Posted by: jility | January 7, 2011

Just How Fat DO You Plan to Get?

The traffic was extremely light on all the freeways we travelled as we made our way to LAX airport. We left early, thinking that on a Friday morning, things would be crazy between 7:30 and 9 AM on the Southern California freeways. NOT THE CASE! My plane was due to take off at noon and Google said LAX was only 1 1/2 hours away but, if the LA traffic went as usual, well, it could be an eternity getting to the airport. I don’t think we had to slow once the entire trip that spanned four different normally crazy packed freeways!

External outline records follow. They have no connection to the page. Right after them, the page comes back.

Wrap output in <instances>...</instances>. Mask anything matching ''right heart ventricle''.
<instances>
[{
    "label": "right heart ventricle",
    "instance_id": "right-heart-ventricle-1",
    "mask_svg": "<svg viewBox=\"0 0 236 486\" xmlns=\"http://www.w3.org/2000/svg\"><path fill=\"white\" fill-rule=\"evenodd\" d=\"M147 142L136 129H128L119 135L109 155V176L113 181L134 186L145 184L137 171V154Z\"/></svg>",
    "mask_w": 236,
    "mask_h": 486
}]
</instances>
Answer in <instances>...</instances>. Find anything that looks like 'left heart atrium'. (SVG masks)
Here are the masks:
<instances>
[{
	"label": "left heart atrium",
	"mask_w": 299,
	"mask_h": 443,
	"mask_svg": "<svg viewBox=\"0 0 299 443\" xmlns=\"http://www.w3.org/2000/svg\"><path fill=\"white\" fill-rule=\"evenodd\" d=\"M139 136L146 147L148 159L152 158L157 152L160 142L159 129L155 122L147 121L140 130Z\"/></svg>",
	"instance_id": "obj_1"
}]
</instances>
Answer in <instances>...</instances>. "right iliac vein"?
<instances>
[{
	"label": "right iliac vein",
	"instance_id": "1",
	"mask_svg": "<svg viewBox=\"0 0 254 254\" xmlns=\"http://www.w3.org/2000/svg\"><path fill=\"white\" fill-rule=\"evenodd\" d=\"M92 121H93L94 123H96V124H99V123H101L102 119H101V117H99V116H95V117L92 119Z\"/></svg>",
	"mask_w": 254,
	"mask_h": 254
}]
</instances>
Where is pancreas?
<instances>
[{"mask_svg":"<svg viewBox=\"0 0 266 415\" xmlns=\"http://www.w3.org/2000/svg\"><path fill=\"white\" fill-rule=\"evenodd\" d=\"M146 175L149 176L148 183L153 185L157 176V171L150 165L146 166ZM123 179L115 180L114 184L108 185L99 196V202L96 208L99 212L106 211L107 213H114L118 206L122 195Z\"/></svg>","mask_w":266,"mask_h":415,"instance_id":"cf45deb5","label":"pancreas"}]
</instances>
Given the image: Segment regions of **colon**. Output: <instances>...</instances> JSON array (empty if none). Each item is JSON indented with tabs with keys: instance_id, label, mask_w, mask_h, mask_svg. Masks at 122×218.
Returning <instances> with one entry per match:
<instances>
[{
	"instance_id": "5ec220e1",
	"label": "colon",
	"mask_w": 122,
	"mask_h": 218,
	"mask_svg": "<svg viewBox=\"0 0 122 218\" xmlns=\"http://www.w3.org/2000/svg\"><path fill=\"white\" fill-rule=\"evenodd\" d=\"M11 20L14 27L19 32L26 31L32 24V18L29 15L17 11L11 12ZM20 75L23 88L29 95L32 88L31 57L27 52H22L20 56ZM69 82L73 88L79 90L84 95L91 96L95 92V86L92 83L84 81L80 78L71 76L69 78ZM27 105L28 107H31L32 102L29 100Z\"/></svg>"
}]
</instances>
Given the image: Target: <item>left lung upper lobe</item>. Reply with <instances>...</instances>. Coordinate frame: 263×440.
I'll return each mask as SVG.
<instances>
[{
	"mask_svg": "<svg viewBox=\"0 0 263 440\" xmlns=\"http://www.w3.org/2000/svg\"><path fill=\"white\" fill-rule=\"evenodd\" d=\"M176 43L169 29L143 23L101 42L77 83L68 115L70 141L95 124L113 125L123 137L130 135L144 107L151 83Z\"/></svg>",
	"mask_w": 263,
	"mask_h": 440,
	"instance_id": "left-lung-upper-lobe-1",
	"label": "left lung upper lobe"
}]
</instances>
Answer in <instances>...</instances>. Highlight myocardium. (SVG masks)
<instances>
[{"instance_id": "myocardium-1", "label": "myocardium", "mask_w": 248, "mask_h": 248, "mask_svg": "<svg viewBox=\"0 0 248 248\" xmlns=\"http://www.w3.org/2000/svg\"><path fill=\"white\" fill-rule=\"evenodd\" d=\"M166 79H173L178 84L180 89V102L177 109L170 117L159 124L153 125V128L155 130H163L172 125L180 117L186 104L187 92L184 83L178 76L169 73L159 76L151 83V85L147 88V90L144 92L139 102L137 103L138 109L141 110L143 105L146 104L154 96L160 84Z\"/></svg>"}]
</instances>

We arrived at the departing airline around 9 AM. Sir Cussalot unloaded my bags while the eight Hooligans cussed out the passengers milling around outside their domain. Josephine and Uppity shook like an IG at the North Pole as the rabble-rousers continued to rock the Stinkmobile. It looked like an old Cheech and Chong van as it bounced around by the curb.

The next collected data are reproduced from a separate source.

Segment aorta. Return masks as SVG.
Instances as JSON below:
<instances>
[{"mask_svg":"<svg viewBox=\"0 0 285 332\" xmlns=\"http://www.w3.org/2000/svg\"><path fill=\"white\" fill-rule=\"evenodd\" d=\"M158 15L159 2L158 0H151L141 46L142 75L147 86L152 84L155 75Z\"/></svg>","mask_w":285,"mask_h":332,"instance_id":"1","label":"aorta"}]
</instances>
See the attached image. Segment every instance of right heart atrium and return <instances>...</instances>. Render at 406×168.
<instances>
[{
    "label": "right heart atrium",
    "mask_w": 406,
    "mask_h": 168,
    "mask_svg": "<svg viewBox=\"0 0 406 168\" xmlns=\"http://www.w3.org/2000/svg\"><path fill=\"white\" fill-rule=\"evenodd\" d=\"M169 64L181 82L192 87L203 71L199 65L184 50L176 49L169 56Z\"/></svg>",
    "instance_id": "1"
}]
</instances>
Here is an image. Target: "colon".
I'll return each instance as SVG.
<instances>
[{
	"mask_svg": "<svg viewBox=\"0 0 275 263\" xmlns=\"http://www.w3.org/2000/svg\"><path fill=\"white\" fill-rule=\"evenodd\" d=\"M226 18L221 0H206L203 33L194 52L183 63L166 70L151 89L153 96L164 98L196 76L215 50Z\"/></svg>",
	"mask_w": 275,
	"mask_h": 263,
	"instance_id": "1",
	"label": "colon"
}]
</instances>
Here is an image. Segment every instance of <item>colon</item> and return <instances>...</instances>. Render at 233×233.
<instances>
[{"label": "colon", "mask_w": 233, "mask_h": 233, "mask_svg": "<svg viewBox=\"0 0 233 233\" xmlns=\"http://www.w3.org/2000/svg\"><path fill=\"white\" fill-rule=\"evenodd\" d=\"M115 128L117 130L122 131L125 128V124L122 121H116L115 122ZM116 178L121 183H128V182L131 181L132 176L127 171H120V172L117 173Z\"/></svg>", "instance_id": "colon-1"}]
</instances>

Jose and Upp are both scared to death of airplane noises and Upp hates big trucks too. They shake so hard you would think they were going to die. Jose reacts the same if there is heavy rain and the satellite causes the TV to snap. The first thing she wants to do is jump in my lap. Sir Cussalot gave me a hug and a kiss good-bye with a gleam in his eye. I could just hear his brain thinking that the next ten days without me would be pure and quiet HEAVEN! I wondered how on earth he would remember to feed himself or the dogs or get up or do anything without me there to nag him! Most of all I wondered how he would ever find anything without me! However, I am sure all will go well so if he does fine without me, what I don’t know won’t hurt.

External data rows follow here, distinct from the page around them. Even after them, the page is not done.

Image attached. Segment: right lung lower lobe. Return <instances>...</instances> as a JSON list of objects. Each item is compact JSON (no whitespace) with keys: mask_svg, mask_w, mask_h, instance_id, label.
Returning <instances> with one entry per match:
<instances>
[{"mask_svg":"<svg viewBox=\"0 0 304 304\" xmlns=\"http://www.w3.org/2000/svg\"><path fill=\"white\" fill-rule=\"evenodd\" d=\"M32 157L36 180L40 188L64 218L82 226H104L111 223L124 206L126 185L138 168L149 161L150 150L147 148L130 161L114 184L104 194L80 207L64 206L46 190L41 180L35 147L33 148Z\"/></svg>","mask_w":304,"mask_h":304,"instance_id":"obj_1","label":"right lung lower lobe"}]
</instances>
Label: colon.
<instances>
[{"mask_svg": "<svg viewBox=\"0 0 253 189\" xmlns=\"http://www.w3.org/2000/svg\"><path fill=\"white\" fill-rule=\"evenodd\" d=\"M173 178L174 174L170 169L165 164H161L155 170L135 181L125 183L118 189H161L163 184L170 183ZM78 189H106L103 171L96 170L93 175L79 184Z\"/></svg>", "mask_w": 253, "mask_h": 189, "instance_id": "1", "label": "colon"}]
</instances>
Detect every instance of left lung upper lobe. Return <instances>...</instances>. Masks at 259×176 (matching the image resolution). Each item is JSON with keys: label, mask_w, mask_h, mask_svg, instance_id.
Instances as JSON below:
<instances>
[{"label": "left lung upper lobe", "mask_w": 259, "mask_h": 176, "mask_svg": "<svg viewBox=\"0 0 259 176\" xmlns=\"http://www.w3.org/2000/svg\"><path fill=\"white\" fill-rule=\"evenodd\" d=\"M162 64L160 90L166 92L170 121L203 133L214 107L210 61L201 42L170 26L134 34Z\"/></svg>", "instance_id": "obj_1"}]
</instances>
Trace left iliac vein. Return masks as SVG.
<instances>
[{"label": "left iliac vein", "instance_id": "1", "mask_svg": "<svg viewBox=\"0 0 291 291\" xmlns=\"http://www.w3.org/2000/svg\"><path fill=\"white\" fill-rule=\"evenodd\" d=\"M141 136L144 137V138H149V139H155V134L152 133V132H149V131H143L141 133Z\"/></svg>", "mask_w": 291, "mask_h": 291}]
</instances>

So with three hours to kill before my flight, I decided to write a blog. I debated whether to write about this experience or not. Sir C said it was too personal and Uncle Jef said that as long as I made it funny it would be OK. “After all,” he said to me, “all the great comedians are funny because they laugh at themselves and personal things about others and what is funnier than fat jokes?” But THESE fat jokes will be at MY expense.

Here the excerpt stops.